Problem details: Please copy every line of the records below that holds the word "gluteal".

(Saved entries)

* * * * *

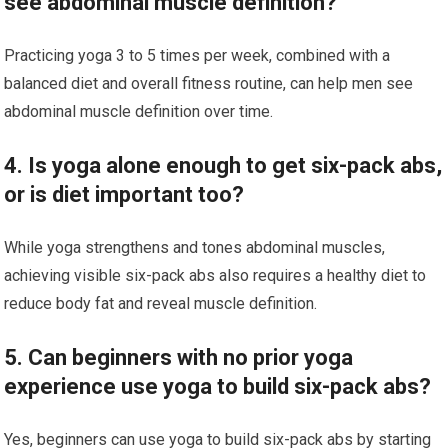
see abdominal muscle definition?
Practicing yoga 3 to 5 times per week, combined with a
balanced diet and overall fitness routine, can help men see
abdominal muscle definition over time.
4. Is yoga alone enough to get six-pack abs,
or is diet important too?
While yoga strengthens and tones abdominal muscles,
achieving visible six-pack abs also requires a healthy diet to
reduce body fat and reveal muscle definition.
5. Can beginners with no prior yoga
experience use yoga to build six-pack abs?
Yes, beginners can use yoga to build six-pack abs by starting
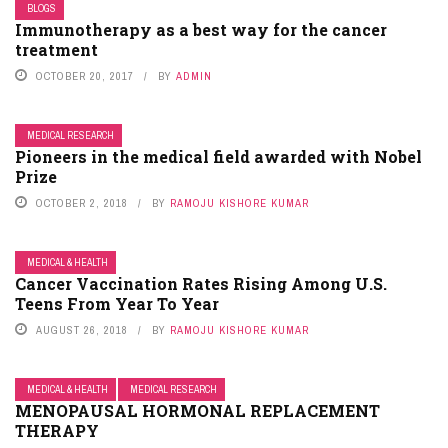
BLOGS
Immunotherapy as a best way for the cancer
treatment
OCTOBER 20, 2017
BY
ADMIN
MEDICAL RESEARCH
Pioneers in the medical field awarded with Nobel
Prize
OCTOBER 2, 2018
BY
RAMOJU KISHORE KUMAR
MEDICAL & HEALTH
Cancer Vaccination Rates Rising Among U.S.
Teens From Year To Year
AUGUST 26, 2018
BY
RAMOJU KISHORE KUMAR
MEDICAL & HEALTH
MEDICAL RESEARCH
MENOPAUSAL HORMONAL REPLACEMENT
THERAPY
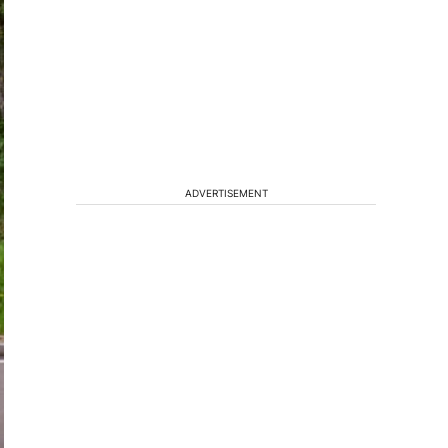
ADVERTISEMENT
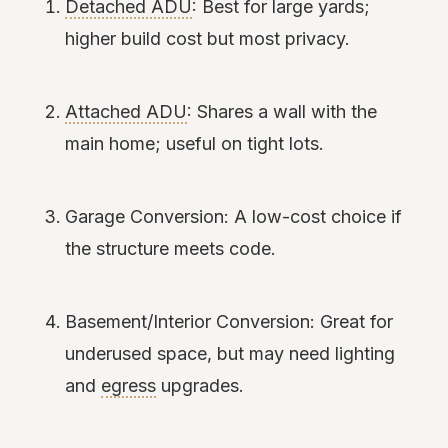
Detached ADU
: Best for large yards;
higher build cost but most privacy.
Attached ADU
: Shares a wall with the
main home; useful on tight lots.
Garage Conversion: A low-cost choice if
the structure meets code.
Basement/Interior Conversion: Great for
underused space, but may need lighting
and
egress
upgrades.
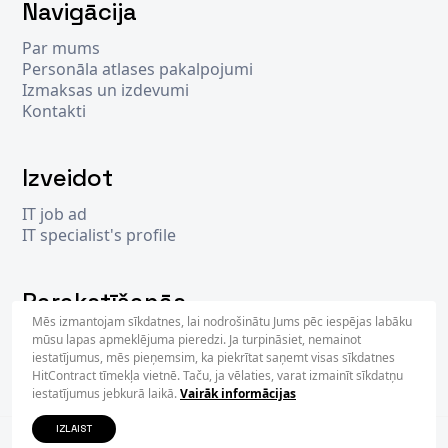
Navigācija
Par mums
Personāla atlases pakalpojumi
Izmaksas un izdevumi
Kontakti
Izveidot
IT job ad
IT specialist's profile
Parakstīšanās
Mēs izmantojam sīkdatnes, lai nodrošinātu Jums pēc iespējas labāku
mūsu lapas apmeklējuma pieredzi. Ja turpināsiet, nemainot
iestatījumus, mēs pieņemsim, ka piekrītat saņemt visas sīkdatnes
PARAKS
HitContract tīmekļa vietnē. Taču, ja vēlaties, varat izmainīt sīkdatņu
iestatījumus jebkurā laikā.
Vairāk informācijas
IZLAIST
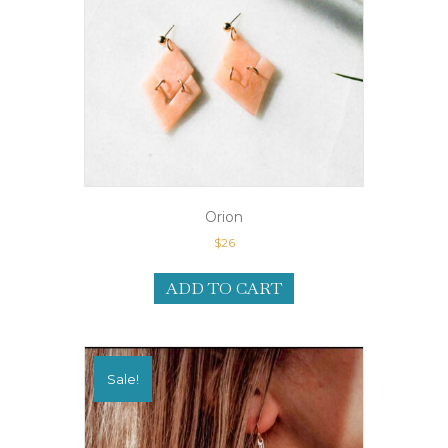
Orion
$
26
ADD TO CART
Sale!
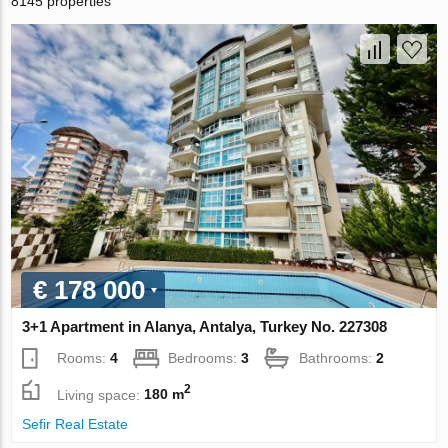
8145 properties
€ 178 000
3+1 Apartment in Alanya, Antalya, Turkey No. 227308
Rooms:
4
Bedrooms:
3
Bathrooms:
2
2
Living space:
180 m
Sefir Real Estate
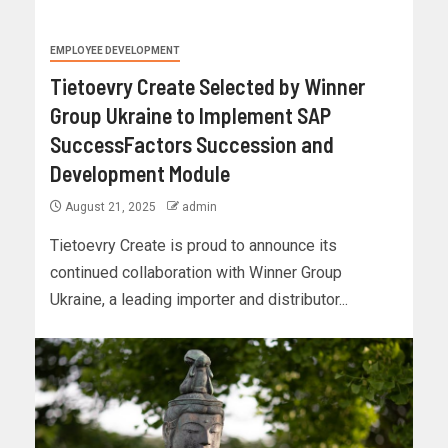
EMPLOYEE DEVELOPMENT
Tietoevry Create Selected by Winner
Group Ukraine to Implement SAP
SuccessFactors Succession and
Development Module
August 21, 2025
admin
Tietoevry Create is proud to announce its
continued collaboration with Winner Group
Ukraine, a leading importer and distributor...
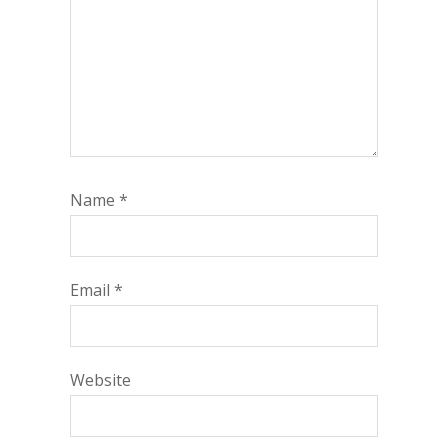
Name
*
Email
*
Website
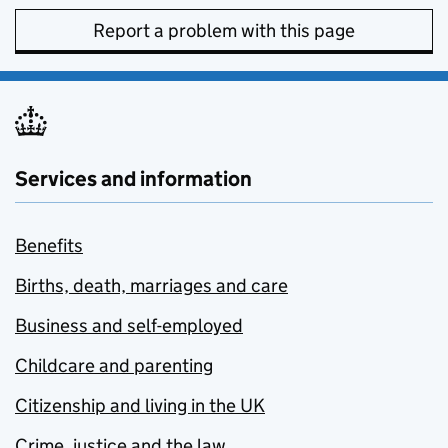
Report a problem with this page
Services and information
Benefits
Births, death, marriages and care
Business and self-employed
Childcare and parenting
Citizenship and living in the UK
Crime, justice and the law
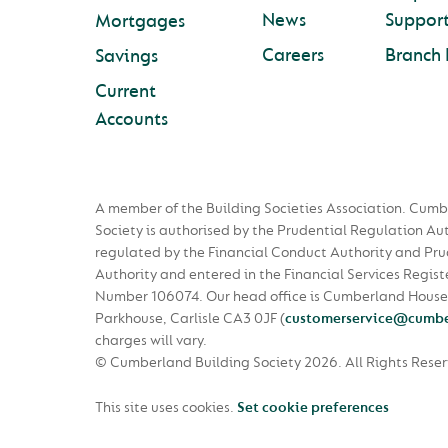
News
Suppor
Mortgages
Careers
Branch 
Savings
Current
Accounts
A member of the Building Societies Association. Cumb
Society is authorised by the Prudential Regulation Au
regulated by the Financial Conduct Authority and Pru
Authority and entered in the Financial Services Regist
Number 106074. Our head office is Cumberland House
Parkhouse, Carlisle CA3 0JF
(
customerservice@cumbe
charges will vary.
© Cumberland Building Society 2026.
All Rights Rese
This site uses cookies.
Set cookie preferences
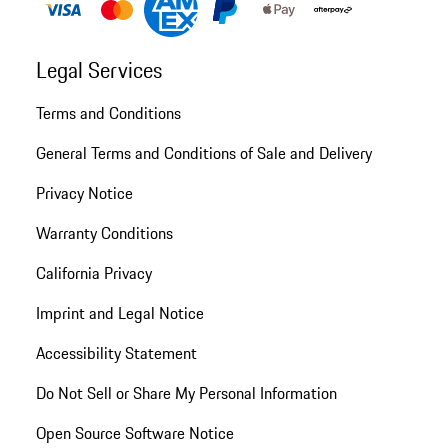
Legal Services
Terms and Conditions
General Terms and Conditions of Sale and Delivery
Privacy Notice
Warranty Conditions
California Privacy
Imprint and Legal Notice
Accessibility Statement
Do Not Sell or Share My Personal Information
Open Source Software Notice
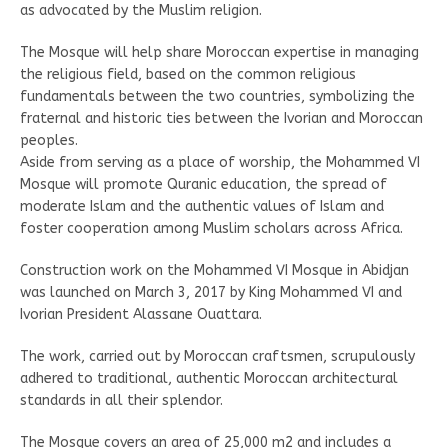
as advocated by the Muslim religion.
The Mosque will help share Moroccan expertise in managing
the religious field, based on the common religious
fundamentals between the two countries, symbolizing the
fraternal and historic ties between the Ivorian and Moroccan
peoples.
Aside from serving as a place of worship, the Mohammed VI
Mosque will promote Quranic education, the spread of
moderate Islam and the authentic values of Islam and
foster cooperation among Muslim scholars across Africa.
Construction work on the Mohammed VI Mosque in Abidjan
was launched on March 3, 2017 by King Mohammed VI and
Ivorian President Alassane Ouattara.
The work, carried out by Moroccan craftsmen, scrupulously
adhered to traditional, authentic Moroccan architectural
standards in all their splendor.
The Mosque covers an area of 25,000 m2 and includes a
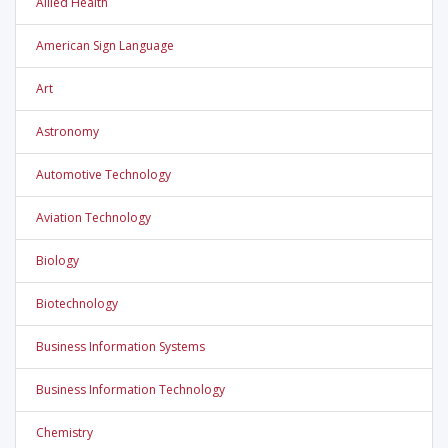
Allied Health
American Sign Language
Art
Astronomy
Automotive Technology
Aviation Technology
Biology
Biotechnology
Business Information Systems
Business Information Technology
Chemistry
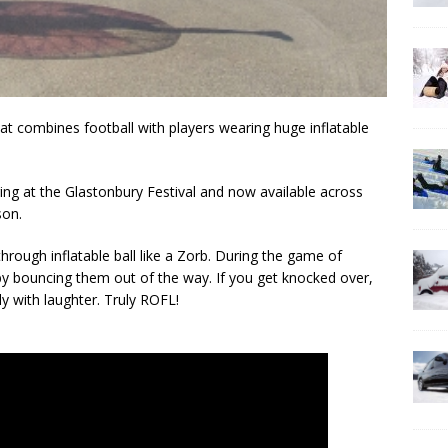
at combines football with players wearing huge inflatable
uring at the Glastonbury Festival and now available across
son.
through inflatable ball like a Zorb. During the game of
 by bouncing them out of the way. If you get knocked over,
y with laughter. Truly ROFL!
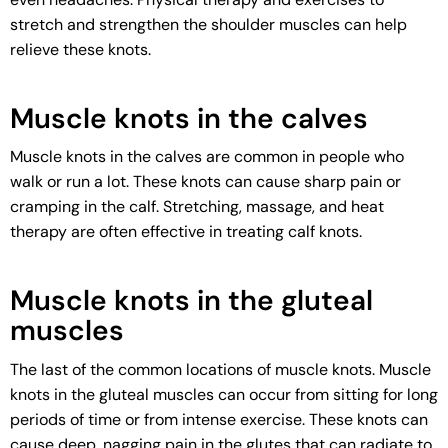
stretch and strengthen the shoulder muscles can help
relieve these knots.
Muscle knots in the calves
Muscle knots in the calves are common in people who
walk or run a lot. These knots can cause sharp pain or
cramping in the calf. Stretching, massage, and heat
therapy are often effective in treating calf knots.
Muscle knots in the gluteal
muscles
The last of the common locations of muscle knots. Muscle
knots in the gluteal muscles can occur from sitting for long
periods of time or from intense exercise. These knots can
cause deep, nagging pain in the glutes that can radiate to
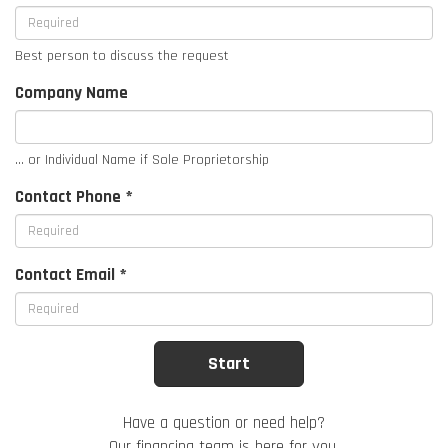
Best person to discuss the request
Company Name
... or Individual Name if Sole Proprietorship
Contact Phone *
Contact Email *
Have a question or need help?
Our financing team is here for you.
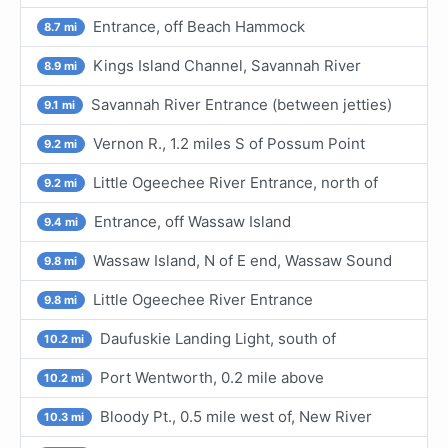
Entrance, off Beach Hammock
8.7 mi
Kings Island Channel, Savannah River
8.9 mi
Savannah River Entrance (between jetties)
9.1 mi
Vernon R., 1.2 miles S of Possum Point
9.2 mi
Little Ogeechee River Entrance, north of
9.2 mi
Entrance, off Wassaw Island
9.4 mi
Wassaw Island, N of E end, Wassaw Sound
9.8 mi
Little Ogeechee River Entrance
9.8 mi
Daufuskie Landing Light, south of
10.2 mi
Port Wentworth, 0.2 mile above
10.2 mi
Bloody Pt., 0.5 mile west of, New River
10.3 mi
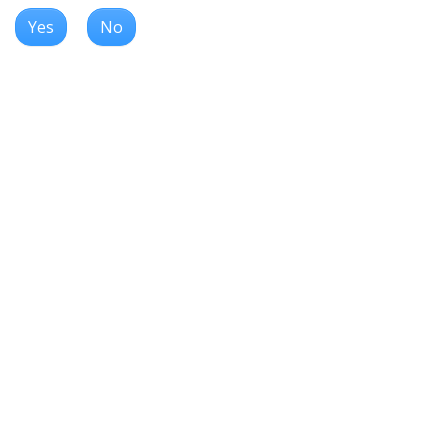
Yes
No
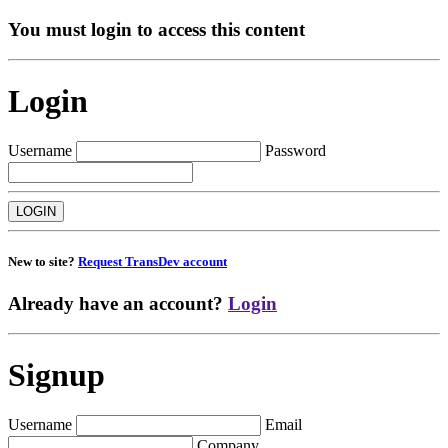
You must login to access this content
Login
Username
Password
New to site?
Request TransDev account
Already have an account?
Login
Signup
Username
Email
Company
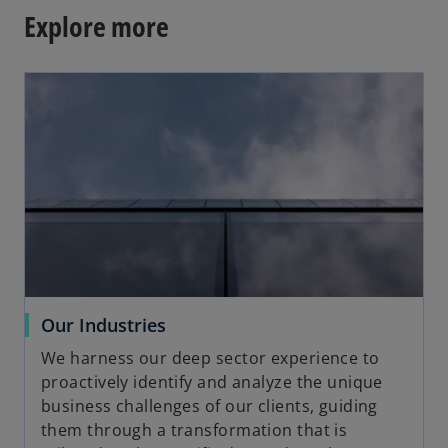
Explore more
opens in a new tab
o
Our Industries
p
We harness our deep sector experience to
e
proactively identify and analyze the unique
n
business challenges of our clients, guiding
s
them through a transformation that is
i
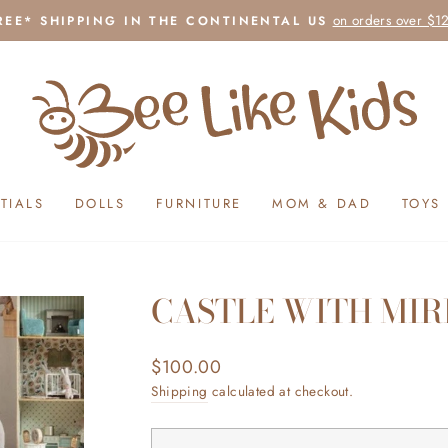
on orders over $1
REE* SHIPPING IN THE CONTINENTAL US
Pause
slideshow
TIALS
DOLLS
FURNITURE
MOM & DAD
TOYS
CASTLE WITH MIR
Regular
$100.00
price
Shipping
calculated at checkout.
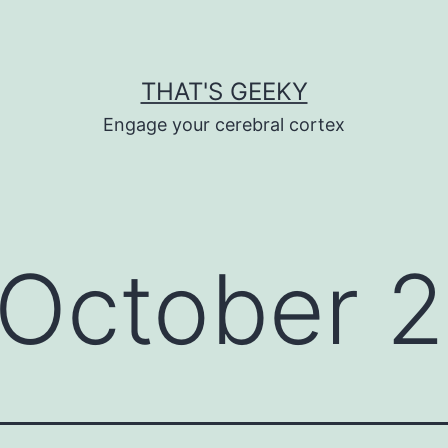
THAT'S GEEKY
Engage your cerebral cortex
October 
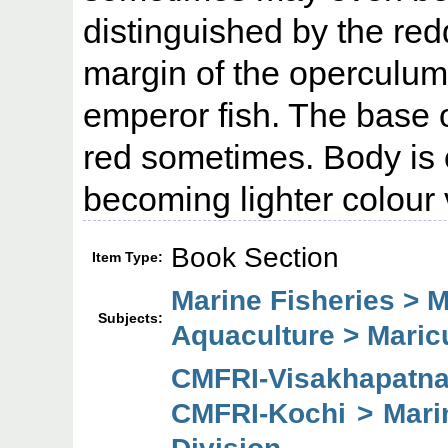
distinguished by the red
margin of the operculum
emperor fish. The base o
red sometimes. Body is o
becoming lighter colour v
Book Section
Item Type:
Marine Fisheries > M
Subjects:
Aquaculture > Maric
CMFRI-Visakhapatn
CMFRI-Kochi > Mari
Division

* * * * *

Answer space:
Muscle knots in the gluteal
knots in the gluteal muscles can occur from sitting for long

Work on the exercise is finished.